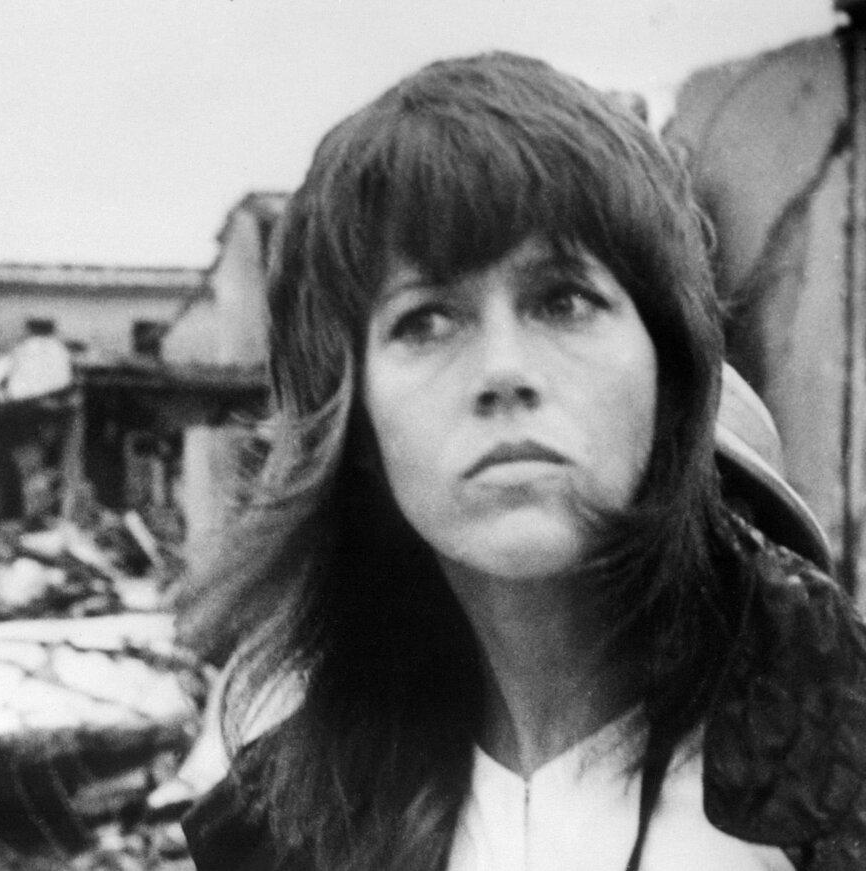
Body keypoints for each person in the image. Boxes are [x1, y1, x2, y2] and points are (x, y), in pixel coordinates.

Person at [177, 53, 866, 871]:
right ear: (356, 427)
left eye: (563, 300)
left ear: (670, 375)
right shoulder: (285, 828)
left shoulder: (827, 797)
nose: (503, 370)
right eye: (425, 320)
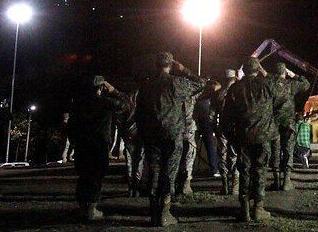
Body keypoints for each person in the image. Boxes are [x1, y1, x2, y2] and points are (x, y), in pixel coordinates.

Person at [136, 52, 211, 226]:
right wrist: (184, 70)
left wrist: (143, 133)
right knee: (169, 171)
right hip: (172, 134)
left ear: (156, 65)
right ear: (170, 64)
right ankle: (164, 212)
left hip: (151, 135)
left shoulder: (146, 85)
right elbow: (201, 83)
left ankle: (154, 213)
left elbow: (139, 112)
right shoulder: (177, 83)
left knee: (154, 170)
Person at [222, 56, 280, 222]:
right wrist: (265, 72)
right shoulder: (267, 84)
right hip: (263, 137)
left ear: (244, 70)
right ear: (257, 69)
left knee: (245, 171)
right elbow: (280, 89)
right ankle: (258, 208)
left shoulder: (235, 89)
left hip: (243, 137)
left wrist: (231, 137)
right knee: (260, 171)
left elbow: (226, 117)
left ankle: (245, 209)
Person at [68, 75, 130, 221]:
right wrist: (113, 90)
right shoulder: (105, 102)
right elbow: (127, 104)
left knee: (84, 176)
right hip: (99, 144)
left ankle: (83, 207)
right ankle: (91, 209)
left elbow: (71, 126)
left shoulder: (78, 104)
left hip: (82, 145)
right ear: (102, 87)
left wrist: (74, 142)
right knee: (96, 177)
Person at [268, 61, 310, 191]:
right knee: (288, 149)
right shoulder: (291, 84)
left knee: (275, 150)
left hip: (273, 122)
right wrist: (294, 75)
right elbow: (306, 84)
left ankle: (276, 180)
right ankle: (287, 181)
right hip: (289, 123)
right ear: (285, 72)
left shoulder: (269, 84)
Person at [213, 68, 240, 195]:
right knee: (234, 156)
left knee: (222, 155)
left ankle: (224, 185)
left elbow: (212, 114)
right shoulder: (239, 92)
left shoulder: (220, 94)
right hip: (235, 129)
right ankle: (234, 186)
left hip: (222, 129)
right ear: (235, 78)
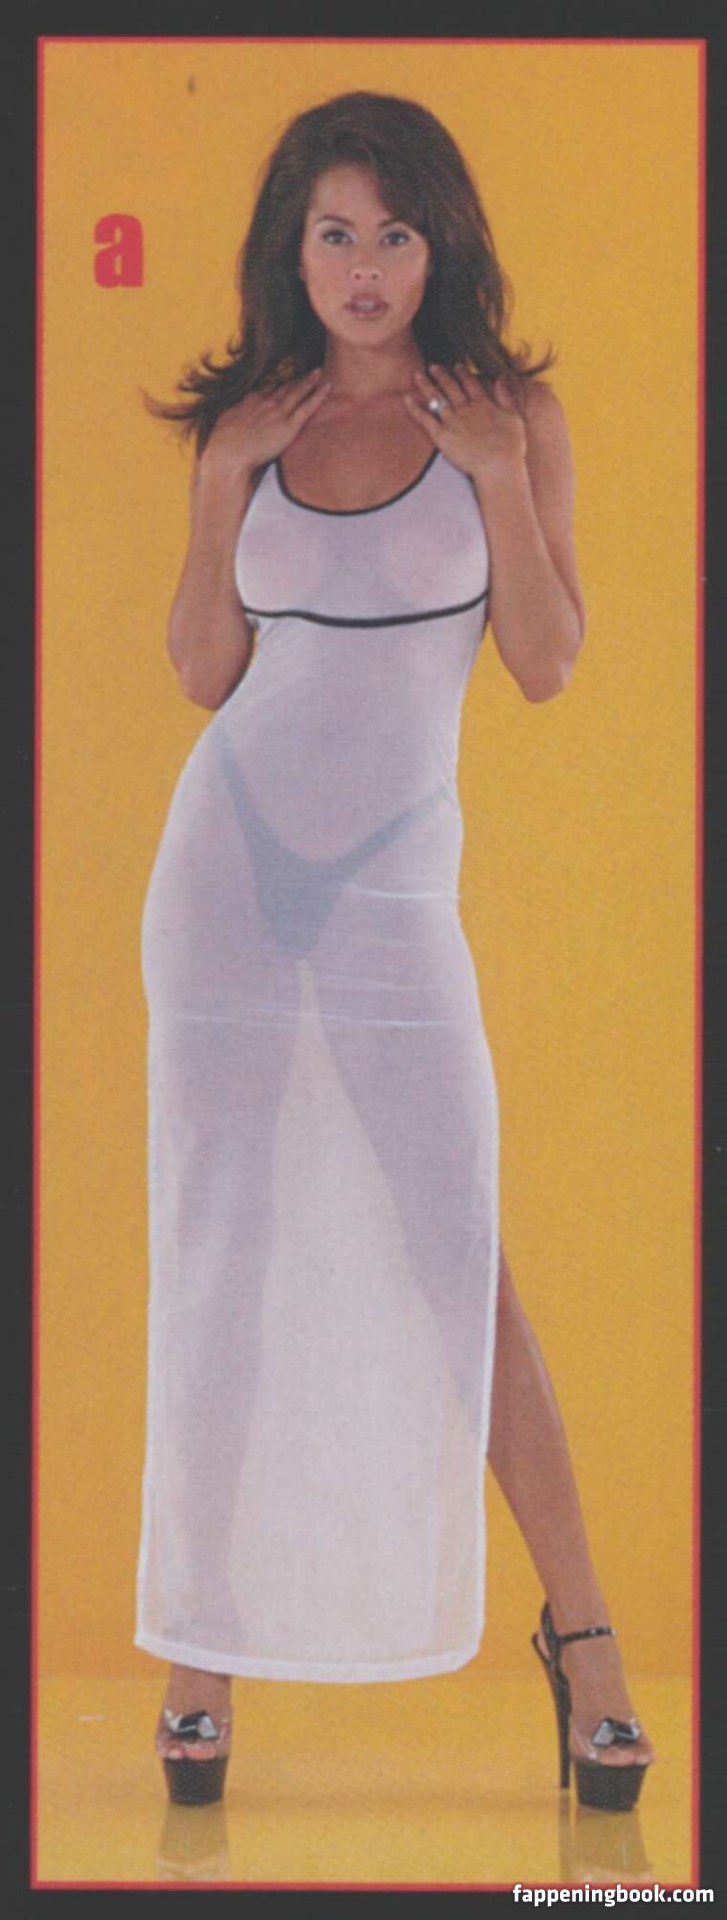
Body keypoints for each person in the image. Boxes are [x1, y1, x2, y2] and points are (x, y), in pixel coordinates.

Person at [135, 89, 655, 1815]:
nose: (364, 265)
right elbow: (204, 671)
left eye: (395, 232)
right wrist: (219, 486)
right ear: (292, 252)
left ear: (444, 244)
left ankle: (586, 1644)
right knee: (223, 1255)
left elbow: (548, 662)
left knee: (461, 1260)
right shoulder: (251, 421)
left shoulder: (506, 416)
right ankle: (199, 1659)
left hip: (388, 896)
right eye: (334, 233)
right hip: (226, 881)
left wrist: (500, 482)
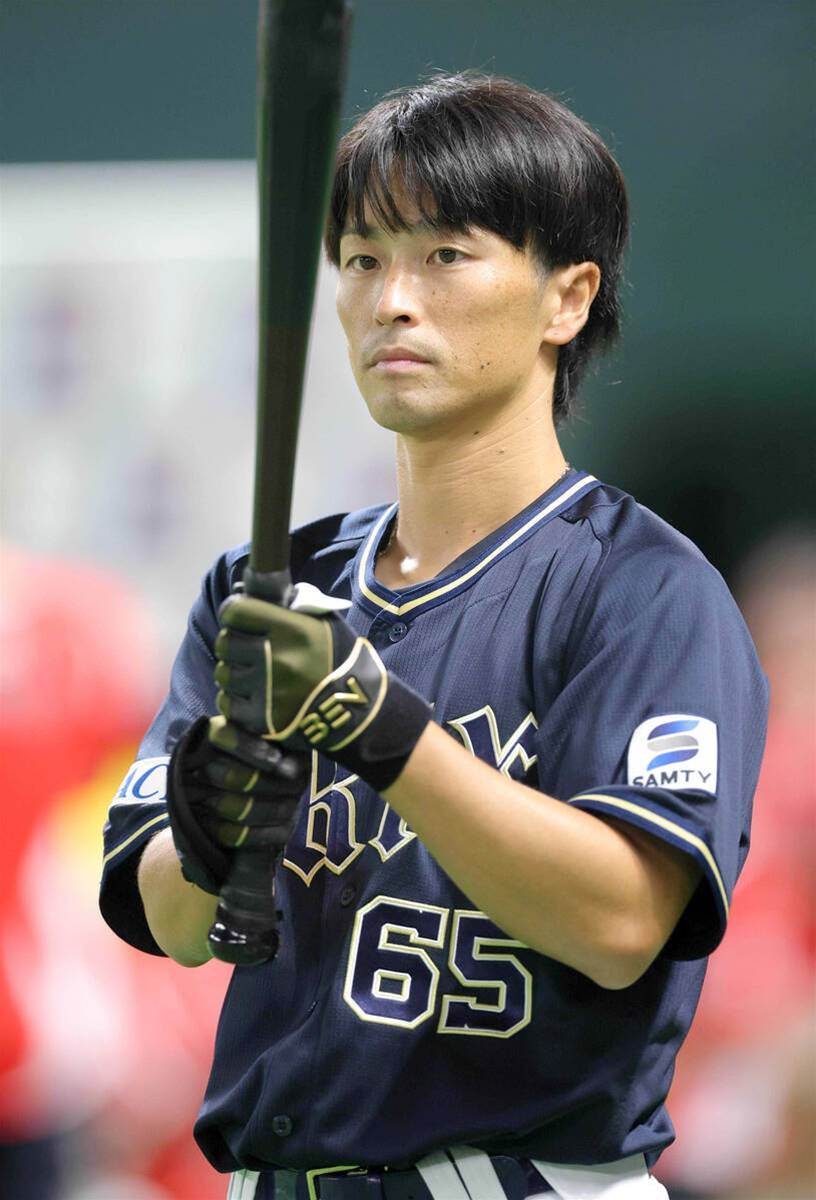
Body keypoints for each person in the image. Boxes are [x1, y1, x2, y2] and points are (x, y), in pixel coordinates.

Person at [99, 74, 769, 1200]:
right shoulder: (271, 586)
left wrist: (382, 729)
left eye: (446, 254)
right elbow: (174, 924)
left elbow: (619, 923)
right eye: (363, 259)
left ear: (568, 299)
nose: (391, 301)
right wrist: (208, 837)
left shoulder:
========================================================================
Search the material for the word "wrist" and report how many lines hold it. Add nothing else.

*ANSWER SECTION:* 11